Un día, con una acta de nacimiento, una copia fotostática de mi título de bachiller (conseguido en una tercera con convocatoria extraordinaria) y 1,900 pesos en efectivo, me apersoné en la casa de don Américo Holguín, le entregué todo en un folder y le dije: “Tenga. Inscríbame en la carrera de derecho de la universidad que usted es rector, que yo me voy a graduar con honores”. Un pronunciamiento muy osado para alguien que venía de ser el más mediocre de su clase.
De alguna manera, aquella semilla que sembró Mejía en mi en 2007, germinó; empecé a creerme todo cuanto me dijo; confié en las destrezas que él vió en mi en la adolescencia y que yo no sabía que tenía.
El resultado en mi formación profesional fue diametralmente opuesto al obtenido en la secundaria, pues de reprobar 7 asignaturas y tener que ir a una tercera convocatoria extraordinaria, conseguí un título summa cum laude, los máximos honores que se pueden alcanzar en una universidad.

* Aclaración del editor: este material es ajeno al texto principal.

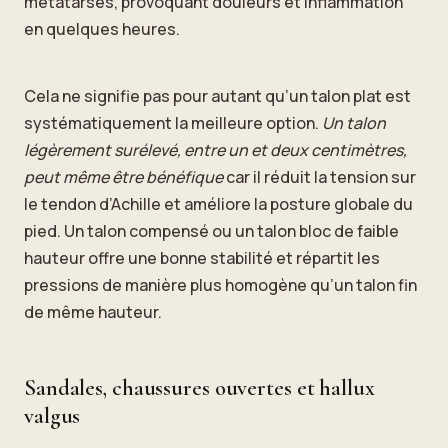
métatarses, provoquant douleurs et inflammation
en quelques heures.
Cela ne signifie pas pour autant qu’un talon plat est
systématiquement la meilleure option.
Un talon
légèrement surélevé, entre un et deux centimètres,
peut même être bénéfique
car il réduit la tension sur
le tendon d’Achille et améliore la posture globale du
pied. Un talon compensé ou un talon bloc de faible
hauteur offre une bonne stabilité et répartit les
pressions de manière plus homogène qu’un talon fin
de même hauteur.
Sandales, chaussures ouvertes et hallux
valgus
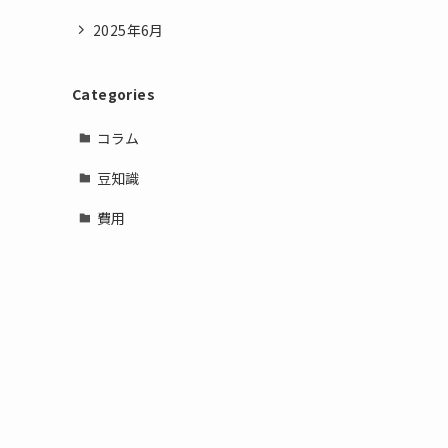
2025年6月
Categories
コラム
豆知識
費用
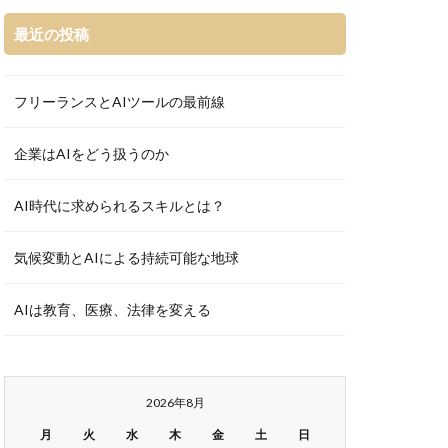
最近の投稿
フリーランスとAIツールの最前線
企業はAIをどう扱うのか
AI時代に求められるスキルとは？
気候変動とAIによる持続可能な地球
AIは教育、医療、法律を変える
2026年8月
月
火
水
木
金
土
日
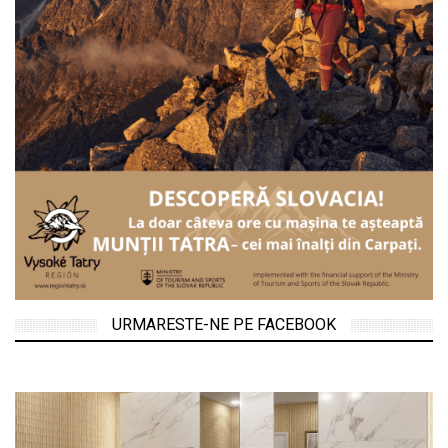
URMARESTE-NE PE FACEBOOK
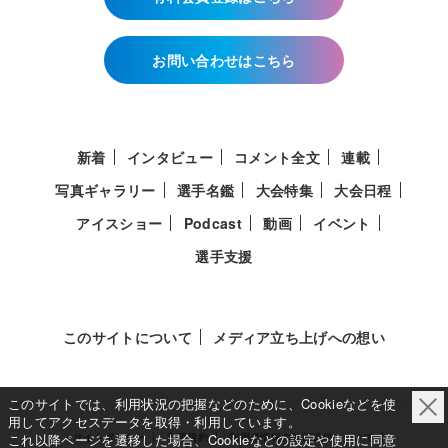
お問い合わせはこちら
新着
インタビュー
コメント全文
連載
写真ギャラリー
選手名鑑
大会特集
大会日程
アイスショー
Podcast
動画
イベント
選手支援
このサイトについて
メディア立ち上げへの想い
このサイトでは、利用状況の把握などのために、Cookieなどを使
用してアクセスデータを取得・利用しています。
サイトポリシー
利用規約
利用者情報の外部送信について
これ以降ページを遷移した場合、Cookieなどの設定や使用に同意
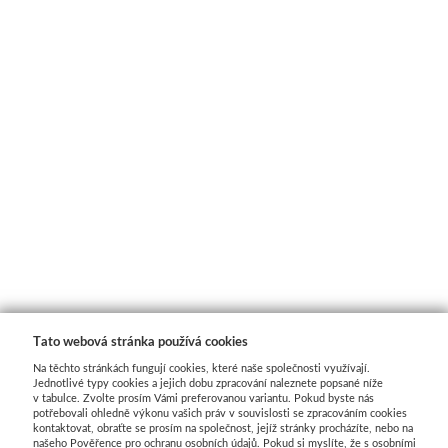
Tato webová stránka používá cookies
Na těchto stránkách fungují cookies, které naše společnosti využívají.
Jednotlivé typy cookies a jejich dobu zpracování naleznete popsané níže
v tabulce. Zvolte prosím Vámi preferovanou variantu. Pokud byste nás
potřebovali ohledně výkonu vašich práv v souvislosti se zpracováním cookies
kontaktovat, obraťte se prosím na společnost, jejíž stránky procházíte, nebo na
našeho Pověřence pro ochranu osobních údajů. Pokud si myslíte, že s osobními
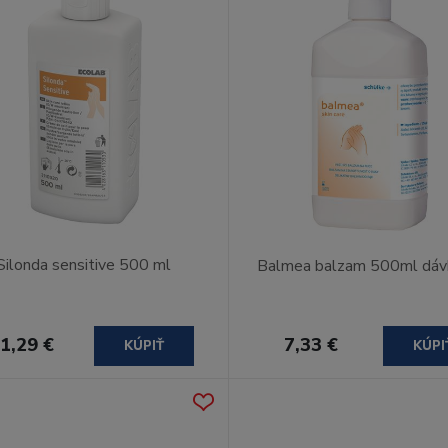
Silonda sensitive 500 ml
Balmea balzam 500ml dáv
1,29 €
7,33 €
KÚPIŤ
KÚPI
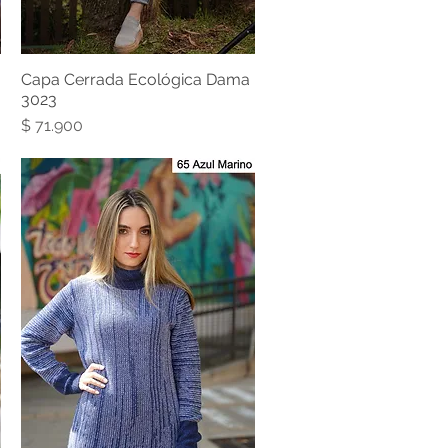
Capa Cerrada Ecológica Dama
3023
Precio
$ 71.900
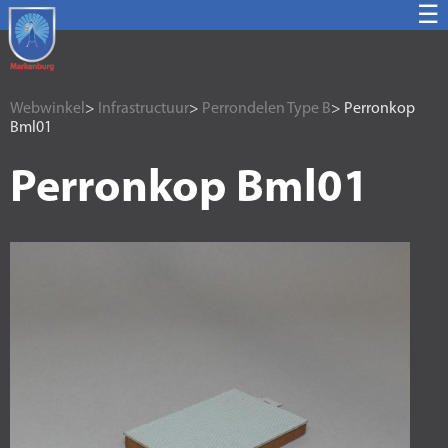
☰
Webwinkel
>
Infrastructuur
>
Perrondelen Type B
> Perronkop
Bml01
Perronkop Bml01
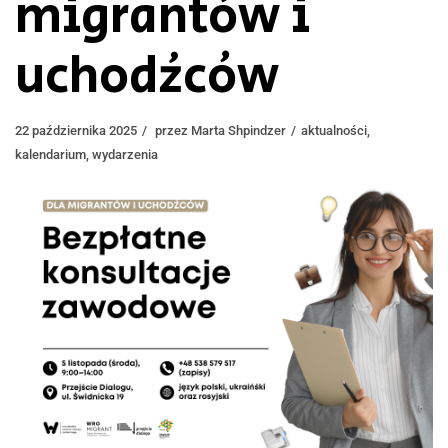
migrantów i
uchodźców
22 października 2025
przez
Marta Shpindzer
aktualności
,
kalendarium
,
wydarzenia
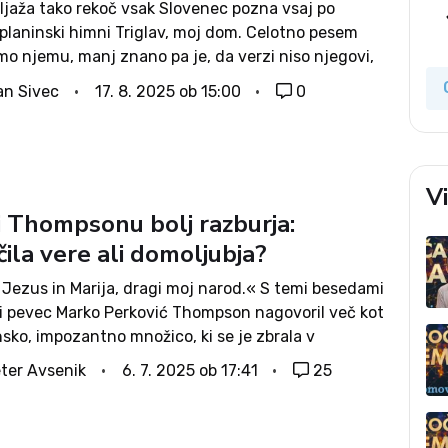
ljaža tako rekoč vsak Slovenec pozna vsaj po
planinski himni Triglav, moj dom. Celotno pesem
mo njemu, manj znano pa je, da verzi niso njegovi,
h je napisal – Štajerec. Nasploh je pri nas navada,
an Sivec
17. 8. 2025 ob 15:00
0
...
V
i Thompsonu bolj razburja:
ila vere ali domoljubja?
 Jezus in Marija, dragi moj narod.« S temi besedami
ki pevec Marko Perković Thompson nagovoril več kot
nsko, impozantno množico, ki se je zbrala v
Vsak sedmi Hrvat je sinoči v živo spremljal
ter Avsenik
6. 7. 2025 ob 17:41
25
 nabit s sporočili...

Recuerdo que el día de mi investidura como licenciado en derecho, pensé tanto en Mejía y en sus enseñanzas como en el propio hito de haberme graduado.
Algunas personas pasan por nuestra vidas con el propósito de mejorarla para bien, son conocidos como agentes de cambio. En mi caso particular, podría hacer mención de varios agentes de cambio que me han transformado, ayudado y enseñado a vivir.

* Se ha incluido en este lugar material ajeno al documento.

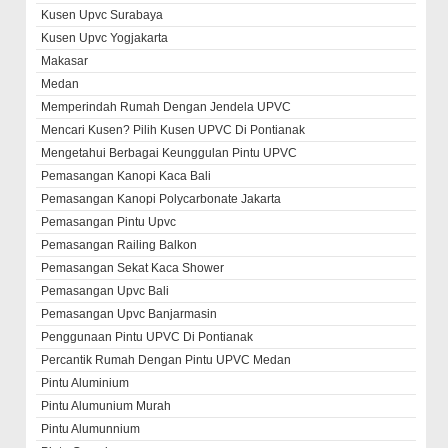
Kusen Upvc Surabaya
Kusen Upvc Yogjakarta
Makasar
Medan
Memperindah Rumah Dengan Jendela UPVC
Mencari Kusen? Pilih Kusen UPVC Di Pontianak
Mengetahui Berbagai Keunggulan Pintu UPVC
Pemasangan Kanopi Kaca Bali
Pemasangan Kanopi Polycarbonate Jakarta
Pemasangan Pintu Upvc
Pemasangan Railing Balkon
Pemasangan Sekat Kaca Shower
Pemasangan Upvc Bali
Pemasangan Upvc Banjarmasin
Penggunaan Pintu UPVC Di Pontianak
Percantik Rumah Dengan Pintu UPVC Medan
Pintu Aluminium
Pintu Alumunium Murah
Pintu Alumunnium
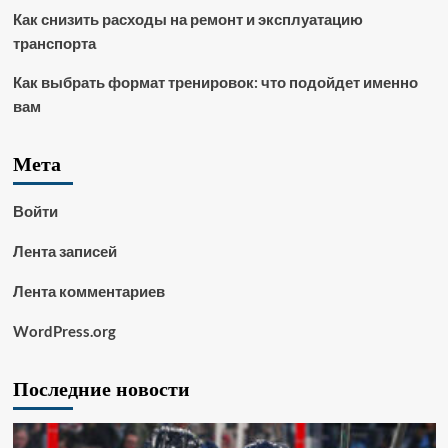
Как снизить расходы на ремонт и эксплуатацию
транспорта
Как выбрать формат тренировок: что подойдет именно
вам
Мета
Войти
Лента записей
Лента комментариев
WordPress.org
Последние новости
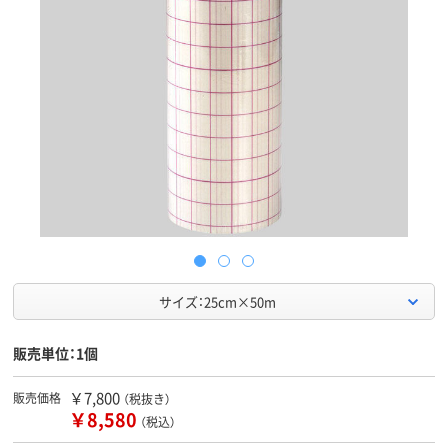
サイズ：25cm×50m
販売単位：1個
￥7,800
販売価格
（税抜き）
￥8,580
（税込）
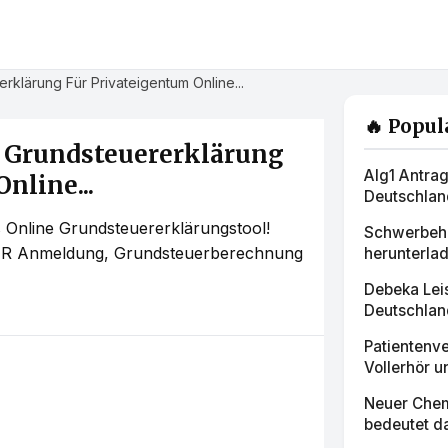
rklärung Für Privateigentum Online...
🔥 Popul
e Grundsteuererklärung
Alg1 Antra
nline...
Deutschlan
 Online Grundsteuererklärungstool!
Schwerbehi
ER Anmeldung, Grundsteuerberechnung
herunterlad
Debeka Lei
Deutschlan
Patientenv
Vollerhör u
Neuer Chemi
bedeutet da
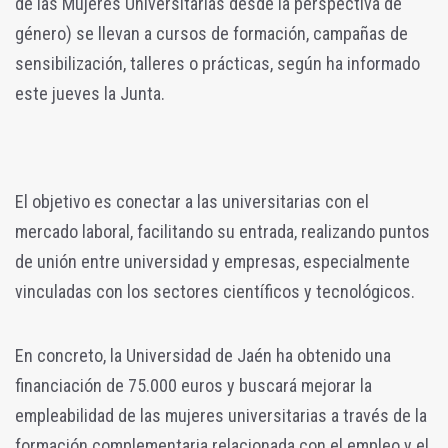
de las Mujeres Universitarias desde la perspectiva de
género) se llevan a cursos de formación, campañas de
sensibilización, talleres o prácticas, según ha informado
este jueves la Junta.
El objetivo es conectar a las universitarias con el
mercado laboral, facilitando su entrada, realizando puntos
de unión entre universidad y empresas, especialmente
vinculadas con los sectores científicos y tecnológicos.
En concreto, la Universidad de Jaén ha obtenido una
financiación de 75.000 euros y buscará mejorar la
empleabilidad de las mujeres universitarias a través de la
formación complementaria relacionada con el empleo y el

Mejía es la primera persona a la que le he atribuido ese lugar especial de agente de cambio y estoy muy seguro, que hay muchísimos otros estudiantes que pasaron por las manos de Mejía, a los que puede haberles cambiado la vida sencillamente siendo quien es, un extraordinario y auténtico maestro que ha ejercido su oficio con más devoción que ningún otro.
Al sol de hoy, mi mamá me dice que cada vez que Mejía va a INAPA, donde ella trabaja, a pagar el agua, él le pregunta por mi, le dice que soy como su hijo y que ella tiene muchas razones para sentirse orgullosa.
Mi gratitud hacia Mejía será eterna. Un modelo de educador y motivador natural con el que no hay forma de ser mal estudiante, como debería ser con todos los educadores.
Muchas gracias, Mejía.
Artículo escrito el 22 de abril de 2018. Hasta la fecha, este artículo no había sido publicado (por desgracia) y solo había sido compartido en vida con el mismo José Confesor Mejía (por fortuna).